I noticed that one couple in our class seemed different from the others. When Andy and Nancy prayed, they acted as if they really believed God heard them. They gave reports of answered prayers and physical healings. One Sunday they dropped the bomb: “We pray in tongues,” they said.
We could hear a pin drop. This was unknown to us Baptists who claimed these things weren’t needed any longer: we were in a different dispensation, because we had the Bible. Intrigued by their expectancy in God, I asked Nancy to visit me. I wanted to hear more, but I didn’t want my friends to know, so I kept her visit a secret.
My secret visitor
Nancy came. Feeling very self-conscious, I didn’t know what to say. Finally I blurt out, “I need the Holy Spirit.”

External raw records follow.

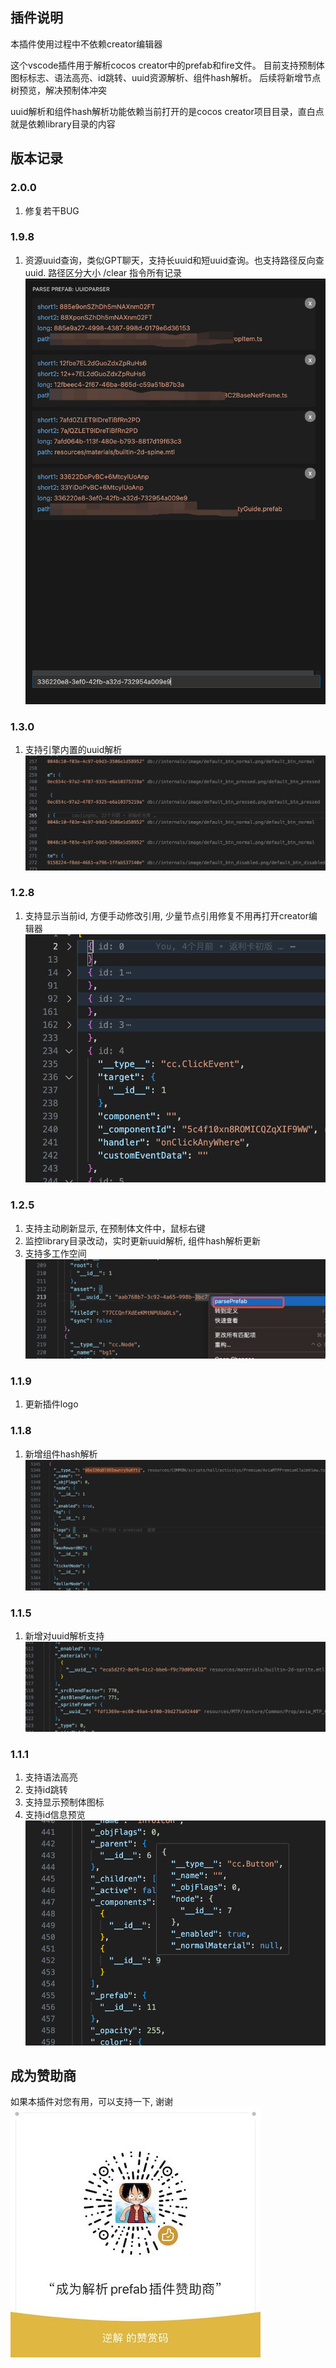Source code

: ## 插件说明

本插件使用过程中不依赖creator编辑器

这个vscode插件用于解析cocos creator中的prefab和fire文件。
目前支持预制体图标标志、语法高亮、id跳转、uuid资源解析、组件hash解析。
后续将新增节点树预览，解决预制体冲突

uuid解析和组件hash解析功能依赖当前打开的是cocos creator项目目录，直白点就是依赖library目录的内容

## 版本记录

### 2.0.0
1.  修复若干BUG

### 1.9.8
1. 资源uuid查询，类似GPT聊天，支持长uuid和短uuid查询。也支持路径反向查uuid. 路径区分大小
   /clear 指令所有记录
   ![Alt text](images/image1.9.8.png)

### 1.3.0

1. 支持引擎内置的uuid解析
   ![Alt text](images/image1.3.0.png)

### 1.2.8

1. 支持显示当前id, 方便手动修改引用, 少量节点引用修复不用再打开creator编辑器
   ![Alt text](images/image1.2.8.png)

### 1.2.5

1. 支持主动刷新显示, 在预制体文件中，鼠标右键
2. 监控library目录改动，实时更新uuid解析, 组件hash解析更新
3. 支持多工作空间
   ![Alt text](images/image1.2.5.png)

### 1.1.9

1. 更新插件logo

### 1.1.8

1. 新增组件hash解析
   ![Alt text](images/image1.1.8.png)

### 1.1.5

1. 新增对uuid解析支持
   ![Alt text](images/image1.1.5.png)

### 1.1.1

1. 支持语法高亮
2. 支持id跳转
3. 支持显示预制体图标
4. 支持id信息预览
   ![Alt text](images/image-1.png)

## 成为赞助商

如果本插件对您有用，可以支持一下, 谢谢
![Alt text](images/1.jpg)

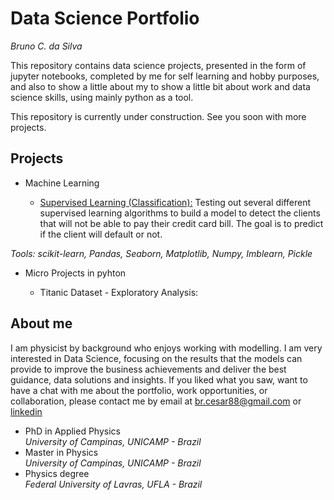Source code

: # Data Science Portfolio 
*Bruno C. da Silva*

This repository contains data science projects, presented in the form of jupyter notebooks, completed by me for self learning and hobby purposes, and also to show a little about my to show a little bit about work and data science skills, using mainly python as a tool.

This repository is currently under construction. See you soon with more projects.<br/>


## Projects

- Machine Learning

    - [Supervised Learning (Classification):](https://github.com/brcesar/Portfolio/tree/master/Supervised%20Learning%20:%20Classification%20-%20Credit%20Card%20Risk%20Evaluation) Testing out several different supervised learning algorithms to build a model to detect the clients that will not be able to pay their credit card bill. The goal is to predict if the client will default or not.

*Tools: scikit-learn, Pandas, Seaborn, Matplotlib, Numpy, Imblearn, Pickle*


- Micro Projects in pyhton

  - Titanic Dataset - Exploratory Analysis:
  
 ## About me
 
I am physicist by background who enjoys working with modelling. I am very interested in Data Science, focusing on the results that the models can provide to improve the business achievements and deliver the best guidance, data solutions and insights. If you liked what you saw, want to have a chat with me about the portfolio, work opportunities, or collaboration, please contact me by email at br.cesar88@gmail.com or [linkedin](https://www.linkedin.com/in/bruno-c-da-silva-6ba107136/)

- PhD in Applied Physics<br/>
*University of Campinas, UNICAMP - Brazil*
- Master in Physics<br/>
*University of Campinas, UNICAMP - Brazil*
- Physics degree<br/>
*Federal University of Lavras, UFLA - Brazil*




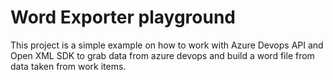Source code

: # Word Exporter playground

This project is a simple example on how to work with Azure Devops API and Open XML SDK to grab data from azure devops and build a word file from data taken from work items.
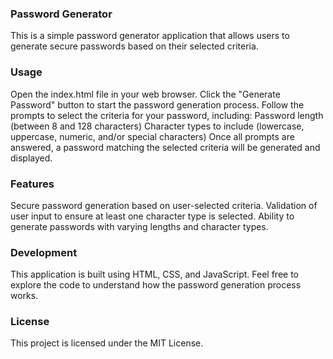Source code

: ### Password Generator
This is a simple password generator application that allows users to generate secure passwords based on their selected criteria.

### Usage
Open the index.html file in your web browser.
Click the "Generate Password" button to start the password generation process.
Follow the prompts to select the criteria for your password, including:
Password length (between 8 and 128 characters)
Character types to include (lowercase, uppercase, numeric, and/or special characters)
Once all prompts are answered, a password matching the selected criteria will be generated and displayed.

### Features
Secure password generation based on user-selected criteria.
Validation of user input to ensure at least one character type is selected.
Ability to generate passwords with varying lengths and character types.

### Development
This application is built using HTML, CSS, and JavaScript. Feel free to explore the code to understand how the password generation process works.



### License
This project is licensed under the MIT License.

She responded by asking me to tell her about my relationship with God. I told her about how I’d gone down the aisle to receive Jesus and been baptized as a child. I also told her of my fear of God and my lack of assurance that he was in me. I explained how hard I was praying—and yet nothing felt different inside me.
Then Nancy suggested, “Let’s begin at the beginning; let’s talk about your spiritual foundation.” She explained to me the underlying premise of biblical Christian experience. In so doing, I understood the KEY which opened the door to the kingdom of God.
Without faith it is impossible to please Him, for he who comes to God must believe that He is, and that He is a rewarder of those who seek Him (Hebrews 11:6).
Even though I’d done all the right things—gone to church, prayed the sinner’s prayer, been baptized—I had no faith in my heart. My mind believed Jesus was the Christ, but I’d never learned how to apply faith when I came to Him. At thirty years of age, I finally understood!
True faith resides in the heart, not the intellect
Faith is hard to describe because it is far more than an idea, an emotion, or a mental belief; it means to have confidence and assurance in the heart.
Faith is the assurance of things hoped for, the conviction of things not seen…for by it men of old obtained a testimony (Hebrews 11:1-2).
To believe means to have faith, i.e. to entrust or commit to someone or something. The Bible says it is “with the heart man believes” (Romans 10:10). Faith is the key!
Faith in the heart is the only key that can open the doorway to the kingdom of God. Faith goes beyond doctrine and theology; it must reside in a deeper place within us—in our heart. The heart is a much deeper thing than our mind. We come to know truth with our hearts or spirits, rather than with our minds. Rational Christianity has not known very much about the heart. We’ve been trapped in our heads and tried to make our relationship with God work through it.
One basic distinction between Christianity and other religions is that Christianity goes beyond a simple code of ethics, a list of rules and laws that one must follow, and offers direct, spiritual experiences with a loving God.
Nothing to pull my cart with
Catholic lay evangelist Ralph Nault says, “When it comes to Christianity, we often put the cart before the horse. We teach people how to have a nice cart, how to be a good Christian, but give them nothing to pull it with.” (http://www.thenewlife.us)
This was me. For most of my life, I followed all the rules and tried very hard to behave like a Christian person, yet I had no genuine faith in my heart—nothing to pull my nice cart with.
Question: What do you use to pull your cart with?
Excellent article, Judith! The foundation of anything to stand strong needs to be built well.
Lovely article, Judith! It gets to the root of the matter; am I walking life’s journey with faith? Or, have I forgotten the One who gave me the journey to be on in the first place?